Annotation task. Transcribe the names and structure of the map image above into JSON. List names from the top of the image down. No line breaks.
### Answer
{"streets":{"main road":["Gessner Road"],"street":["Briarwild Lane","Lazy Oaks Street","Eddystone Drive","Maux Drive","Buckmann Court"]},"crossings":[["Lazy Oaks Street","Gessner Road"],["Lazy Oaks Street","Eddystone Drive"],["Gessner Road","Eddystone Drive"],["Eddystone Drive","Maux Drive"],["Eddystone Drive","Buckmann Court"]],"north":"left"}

...

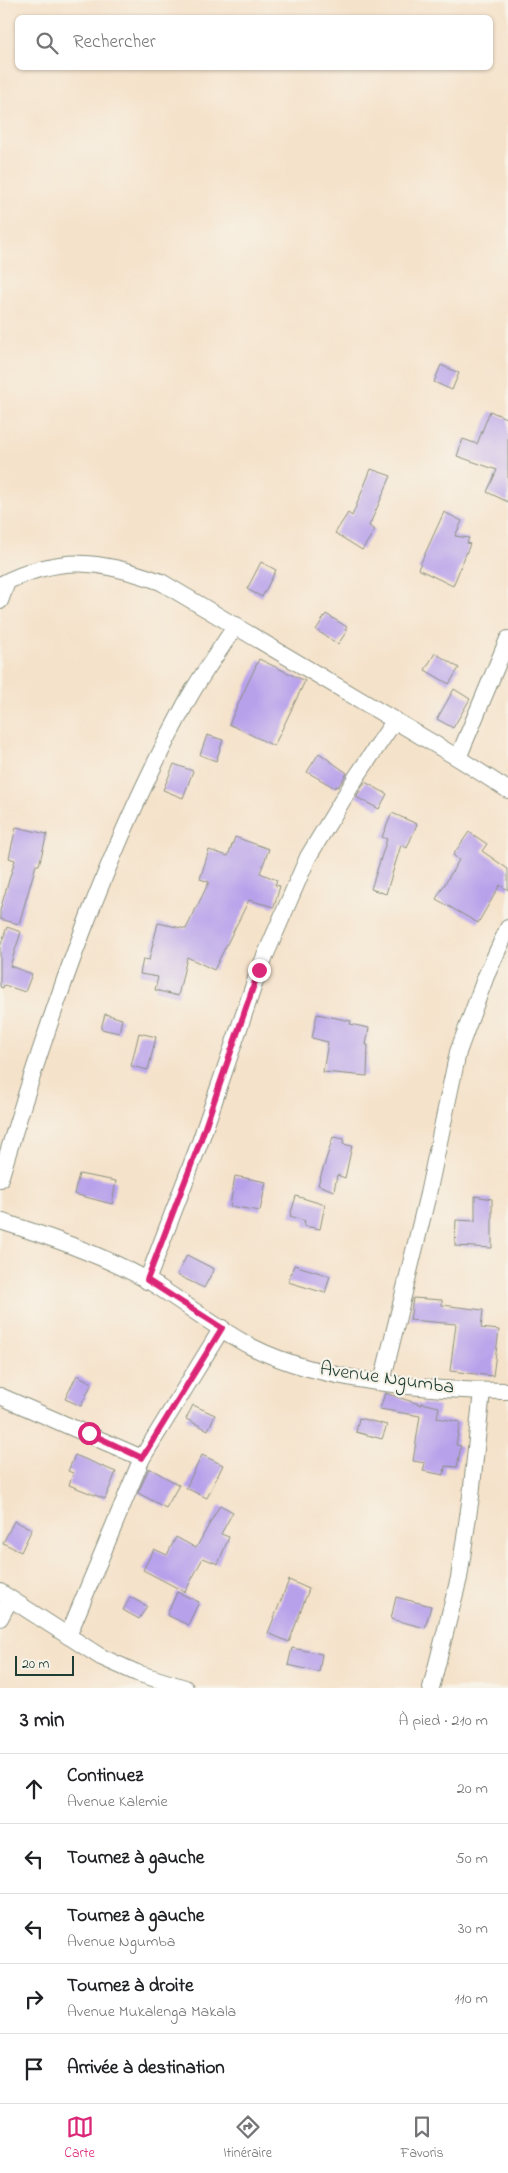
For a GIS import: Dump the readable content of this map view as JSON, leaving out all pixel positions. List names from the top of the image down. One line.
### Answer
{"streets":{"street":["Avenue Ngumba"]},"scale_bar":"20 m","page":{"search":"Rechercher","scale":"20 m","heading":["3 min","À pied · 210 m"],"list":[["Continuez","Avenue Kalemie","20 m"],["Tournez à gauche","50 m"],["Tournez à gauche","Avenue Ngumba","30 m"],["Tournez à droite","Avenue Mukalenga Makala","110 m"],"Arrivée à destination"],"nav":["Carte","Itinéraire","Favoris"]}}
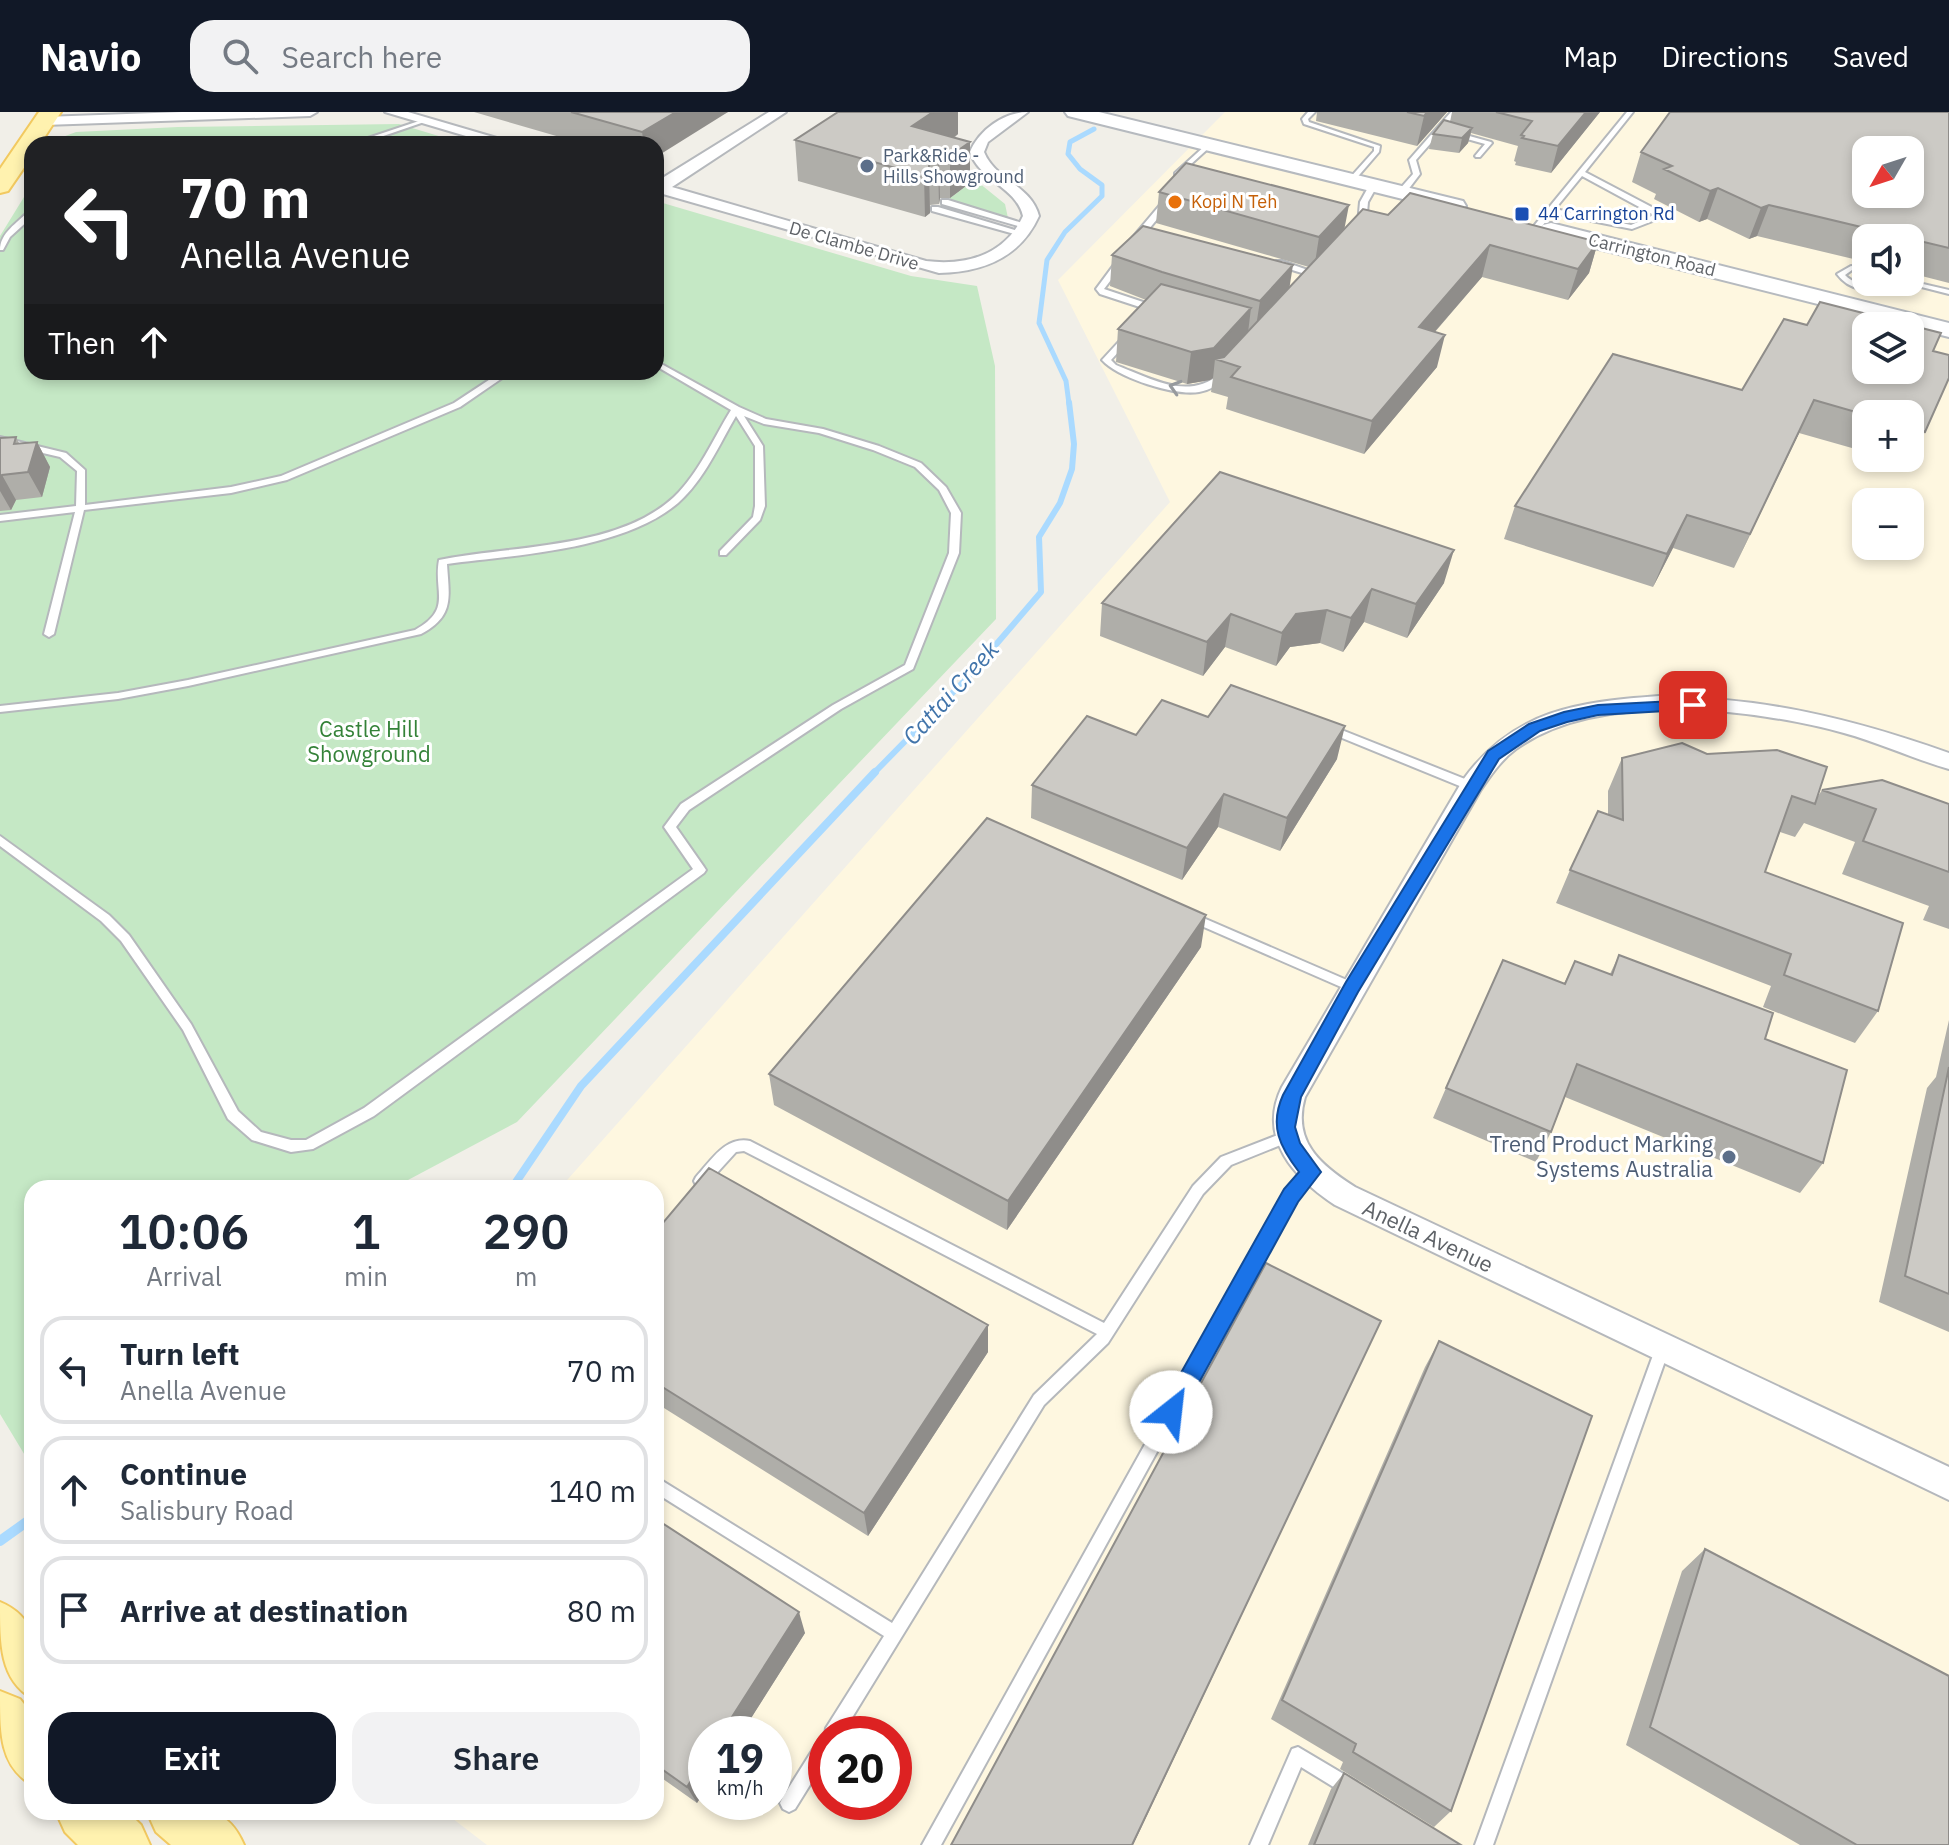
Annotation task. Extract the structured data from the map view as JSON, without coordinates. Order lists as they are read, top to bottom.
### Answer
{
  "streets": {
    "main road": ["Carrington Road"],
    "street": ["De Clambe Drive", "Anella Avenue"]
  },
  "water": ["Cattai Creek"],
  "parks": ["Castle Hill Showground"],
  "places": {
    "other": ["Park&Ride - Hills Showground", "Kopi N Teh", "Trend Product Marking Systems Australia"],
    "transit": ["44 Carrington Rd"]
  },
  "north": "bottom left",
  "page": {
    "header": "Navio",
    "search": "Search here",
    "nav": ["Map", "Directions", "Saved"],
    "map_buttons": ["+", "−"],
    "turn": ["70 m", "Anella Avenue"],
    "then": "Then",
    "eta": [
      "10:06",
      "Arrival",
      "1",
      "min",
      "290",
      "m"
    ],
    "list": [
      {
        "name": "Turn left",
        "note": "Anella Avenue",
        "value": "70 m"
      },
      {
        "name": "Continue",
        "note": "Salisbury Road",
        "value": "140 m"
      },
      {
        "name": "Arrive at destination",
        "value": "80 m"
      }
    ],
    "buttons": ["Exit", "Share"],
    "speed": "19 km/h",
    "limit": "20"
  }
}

DESCRIPTION OF THE TASK: Wherever the string "JSON" shows up in a line above, tally that line, and answer with the final number alone.

ANSWER BOX: 3